• [^] # Re: Et pour les virus?

    Posté par . En réponse à la dépêche ReactOS 0.4.0. Évalué à 2.

    Ben y a une version de Firefox pour Windows qui représente bien plus d’utilisateurs/trices. Les distributions GNU/Linux, c’est peut-être non-négligeable pour Mozilla mais c’est quand même largement moins!

    C'est sûr, mais Mozilla reste un gros poisson, dont ont peu espérer une certaines compétence sur la sécurité réseau (c'est leur cœur de métier). La plupart des éditeurs logiciels ne sont pas nécessairement d'aussi gros poissons, n'ont pas nécessairement autant de moyens.

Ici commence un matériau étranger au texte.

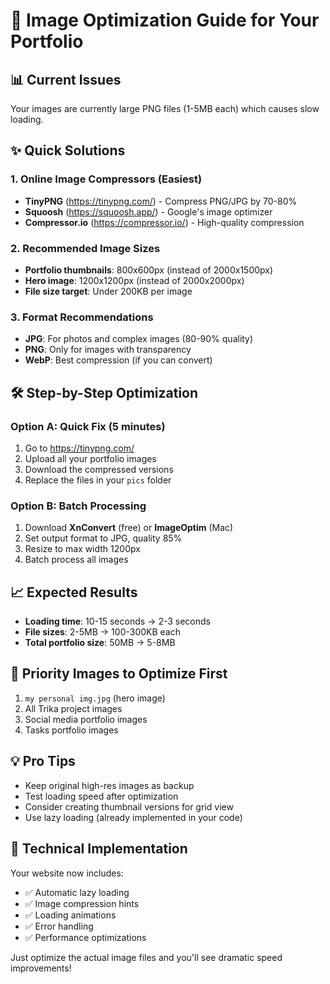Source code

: # 🚀 Image Optimization Guide for Your Portfolio

## 📊 Current Issues
Your images are currently large PNG files (1-5MB each) which causes slow loading.

## ✨ Quick Solutions

### 1. **Online Image Compressors** (Easiest)
- **TinyPNG** (https://tinypng.com/) - Compress PNG/JPG by 70-80%
- **Squoosh** (https://squoosh.app/) - Google's image optimizer
- **Compressor.io** (https://compressor.io/) - High-quality compression

### 2. **Recommended Image Sizes**
- **Portfolio thumbnails**: 800x600px (instead of 2000x1500px)
- **Hero image**: 1200x1200px (instead of 2000x2000px)
- **File size target**: Under 200KB per image

### 3. **Format Recommendations**
- **JPG**: For photos and complex images (80-90% quality)
- **PNG**: Only for images with transparency
- **WebP**: Best compression (if you can convert)

## 🛠️ Step-by-Step Optimization

### Option A: Quick Fix (5 minutes)
1. Go to https://tinypng.com/
2. Upload all your portfolio images
3. Download the compressed versions
4. Replace the files in your `pics` folder

### Option B: Batch Processing
1. Download **XnConvert** (free) or **ImageOptim** (Mac)
2. Set output format to JPG, quality 85%
3. Resize to max width 1200px
4. Batch process all images

## 📈 Expected Results
- **Loading time**: 10-15 seconds → 2-3 seconds
- **File sizes**: 2-5MB → 100-300KB each
- **Total portfolio size**: 50MB → 5-8MB

## 🎯 Priority Images to Optimize First
1. `my personal img.jpg` (hero image)
2. All Trika project images
3. Social media portfolio images
4. Tasks portfolio images

## 💡 Pro Tips
- Keep original high-res images as backup
- Test loading speed after optimization
- Consider creating thumbnail versions for grid view
- Use lazy loading (already implemented in your code)

## 🔧 Technical Implementation
Your website now includes:
- ✅ Automatic lazy loading
- ✅ Image compression hints
- ✅ Loading animations
- ✅ Error handling
- ✅ Performance optimizations

Just optimize the actual image files and you'll see dramatic speed improvements!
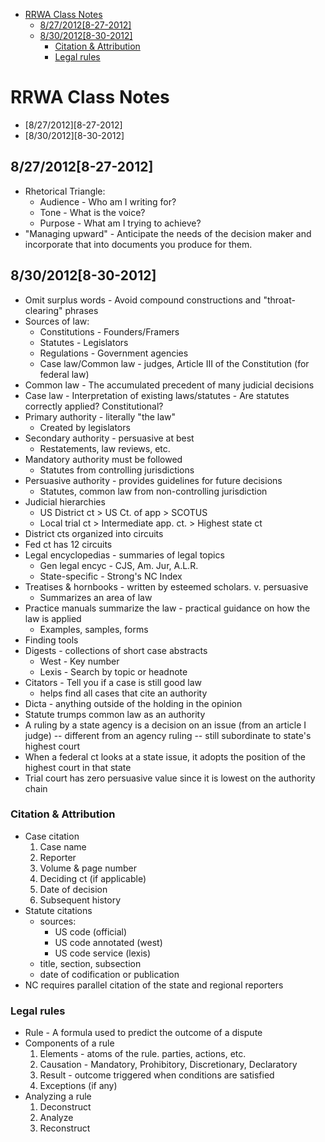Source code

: - [RRWA Class Notes](#rrwaclassnotes)
	- [8/27/2012[8-27-2012]](#8/27/2012[8-27-2012])
	- [8/30/2012[8-30-2012]](#8/30/2012[8-30-2012])
		- [Citation & Attribution](#citation&attribution)
		- [Legal rules](#legalrules)

# RRWA Class Notes
* [8/27/2012][8-27-2012]
* [8/30/2012][8-30-2012]

## 8/27/2012[8-27-2012]
* Rhetorical Triangle:
	* Audience - Who am I writing for?
	* Tone - What is the voice?
	* Purpose - What am I trying to achieve?
* "Managing upward" - Anticipate the needs of the decision maker and incorporate that into documents you produce for them.

## 8/30/2012[8-30-2012]
* Omit surplus words - Avoid compound constructions and "throat-clearing" phrases
* Sources of law:
	* Constitutions - Founders/Framers
	* Statutes - Legislators
	* Regulations - Government agencies
	* Case law/Common law - judges, Article III of the Constitution (for federal law)
* Common law - The accumulated precedent of many judicial decisions
* Case law - Interpretation of existing laws/statutes - Are statutes correctly applied? Constitutional?
* Primary authority - literally "the law"
	* Created by legislators
* Secondary authority - persuasive at best
	* Restatements, law reviews, etc.
* Mandatory authority must be followed
	* Statutes from controlling jurisdictions
* Persuasive authority - provides guidelines for future decisions
	* Statutes, common law from non-controlling jurisdiction
* Judicial hierarchies
	* US District ct > US Ct. of app > SCOTUS
	* Local trial ct > Intermediate app. ct. > Highest state ct
* District cts organized into circuits
* Fed ct has 12 circuits
* Legal encyclopedias - summaries of legal topics
	* Gen legal encyc - CJS, Am. Jur, A.L.R.
	* State-specific - Strong's NC Index
* Treatises & hornbooks - written by esteemed scholars. v. persuasive
	* Summarizes an area of law
* Practice manuals summarize the law - practical guidance on how the law is applied
	* Examples, samples, forms
* Finding tools
* Digests - collections of short case abstracts
	* West - Key number
	* Lexis - Search by topic or headnote
* Citators - Tell you if a case is still good law
	* helps find all cases that cite an authority
* Dicta - anything outside of the holding in the opinion
* Statute trumps common law as an authority
* A ruling by a state agency is a decision on an issue (from an article I judge) -- different from an agency ruling -- still subordinate to state's highest court
* When a federal ct looks at a state issue, it adopts the position of the highest court in that state
* Trial court has zero persuasive value since it is lowest on the authority chain
### Citation & Attribution
* Case citation
	1. Case name
	2. Reporter
	3. Volume & page number
	4. Deciding ct (if applicable)
	5. Date of decision
	6. Subsequent history
* Statute citations
	* sources:
		* US code (official)
		* US code annotated (west)
		* US code service (lexis)
	* title, section, subsection
	* date of codification or publication
* NC requires parallel citation of the state and regional reporters
### Legal rules
* Rule - A formula used to predict the outcome of a dispute
* Components of a rule
	1. Elements - atoms of the rule. parties, actions, etc.
	2. Causation - Mandatory, Prohibitory, Discretionary, Declaratory
	3. Result - outcome triggered when conditions are satisfied
	4. Exceptions (if any)
* Analyzing a rule
	1. Deconstruct
	2. Analyze
	3. Reconstruct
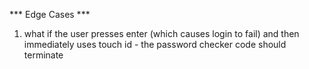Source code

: *** Edge Cases ***
1.  what if the user presses enter (which causes login to fail) and then immediately uses touch id - the password checker code should terminate
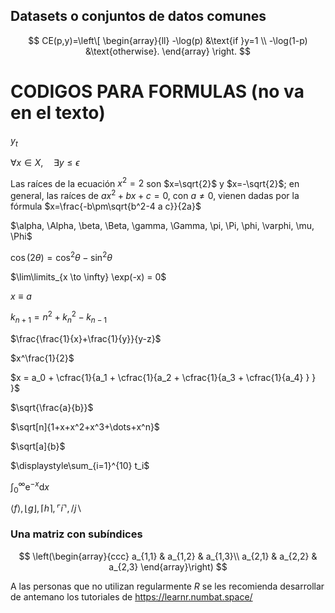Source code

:## Datasets o conjuntos de datos comunes  

$$
CE(p,y)=\left\[
\begin{array}{ll}
-\log(p) &\text{if }y=1 \\ 
-\log(1-p) &\text{otherwise}.
\end{array} 
\right.
$$

# CODIGOS PARA FORMULAS (no va en el texto)
$y_t$

$\forall x \in X, \quad \exists y \leq \epsilon$

Las raíces de la ecuación $x^2=2$ son $x=\sqrt{2}$ y $x=-\sqrt{2}$; 
en general, las raíces de $ax^2+bx+c=0$, con $a\neq0$, vienen dadas 
por la fórmula $x=\frac{-b\pm\sqrt{b^2-4 a c}}{2a}$

$\alpha, \Alpha, \beta, \Beta, \gamma, \Gamma, \pi, \Pi, \phi, \varphi, \mu, \Phi$

$\cos (2\theta) = \cos^2 \theta - \sin^2 \theta$

$\lim\limits_{x \to \infty} \exp(-x) = 0$

$x \equiv a$

$k_{n+1} = n^2 + k_n^2 - k_{n-1}$

$\frac{\frac{1}{x}+\frac{1}{y}}{y-z}$

$x^\frac{1}{2}$

$x = a_0 + \cfrac{1}{a_1 + \cfrac{1}{a_2 + \cfrac{1}{a_3 + \cfrac{1}{a_4} } } }$

$\sqrt{\frac{a}{b}}$

$\sqrt[n]{1+x+x^2+x^3+\dots+x^n}$

$\sqrt[a]{b}$

$\displaystyle\sum_{i=1}^{10} t_i$

$\int_0^\infty \mathrm{e}^{-x} \mathrm{d}x$

$\langle f \rangle, \lfloor g \rfloor, \lceil h \rceil, \ulcorner i \urcorner, / j \backslash$

### Una matriz con subíndices
$$
\left(\begin{array}{ccc}
a_{1,1} & a_{1,2} & a_{1,3}\\
a_{2,1} & a_{2,2} & a_{2,3}
\end{array}\right)
$$

A las personas que no utilizan regularmente $R$ se les recomienda desarrollar de antemano los tutoriales de https://learnr.numbat.space/


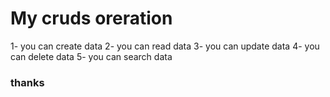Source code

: <h1>My cruds oreration </h1>

1- you can create data
2- you can read data 
3- you can update data
4- you can delete data
5- you can search data

<h3>thanks</h3>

    Ça serait quand même assez compliqué. Je vois pas l’intérêt par rapport à un système de signature de paquets avec clé hors-ligne ou sur un serveur séparé protégé par un mot de passe ou protégée par un mot de passe très fort. Bon évidemment dans ce cas faut faire confiance à une seule personne, mais on a peut-être pas envie de dépenser des centaines d’euros sur des centaines de plateformes pour faire des centaines de plateformes qui vont consommer beaucoup d’électricité très souvent.

    Créé des binaires reproductible, ça me semble très intéressant aussi: l’équipe de surveillance des CVE de Arch s’y est intéressée, et je crois qu’y a du boulot en cours sur le sujet pour Debian.

    Si le nombre de sources logicielles augmente, on augmente le nombre de points fragiles: plus on a de sources, plus on est vulnérables. D'un autre côté, plus on a de sources, moins on est vulnérables à une attaque globale...
    D'où une solution (exploitable uniquement par les logiciels open source) serait d'avoir des organismes indépendants qui fournissent le même paquet pour les mêmes distributions. De cette façon, avec la compilation reproductible, on pourrait rendre nettement plus complexe le vérolage d'un paquet, justement parce qu'il n'y a plus de confiance à une seule personne.
    Mais, reste à définir la limite entre la sécurité et la paranoïa... sachant que la paranoïa à un coût extrêmement élevé, je te rejoins sur ce point (comme je l'avais laissé sous-entendre d'ailleurs).

    Pour le coup, je vois pas vraiment l’intérêt d’installer des logiciels par utilisateur (en tout cas en matière de sécurité).

    Ça empêche une prise en main complète du système dans le cas d'un logiciel vérolé. Sachant que sous Debian, c'est presque "soit t'es root, soit tu l'es pas" (par exemple, pour éteindre le PC il faut être root... pas moyen de donner ce droit à un utilisateur, selon mes pauvres recherches, ce qui du coup force à utiliser sudo, qui ressemble plus à un workaround qu'a une véritable solution selon moi), de ce que je sais. J'ai cru comprendre que sous les *BSD le partitionnement des droits par groupes est plus fin, mais je n'ai pas encore expérimenté.
    Si un seul utilisateur installe un logiciel, le logiciel ne pourra pourrir la vie que de cet utilisateur la. Pas celle des autres.
    C'est d'ailleurs la raison pour laquelle wine, par défaut, installe dans le $HOME des utilisateurs et non dans le système complet, il me semble.

    Faut continuer à asséner que l’éducation à l’informatique (genre, pas le B2I ou autre «apprendre à utiliser WordArt») c’est très important.

    Désolé mais, de nos jours, ce n'est pas l'éducation à l'informatique qui est la pire lacune de l'éducation, malheureusement. Bien que je suis d'accord: il faut éduquer ceux qui s'en moquent. Dur dur, mes profs de langues ont essayé et je ne suis pas persuadé de leur succès :D (quoique, mon niveau en français et anglais me semble décent, en fait).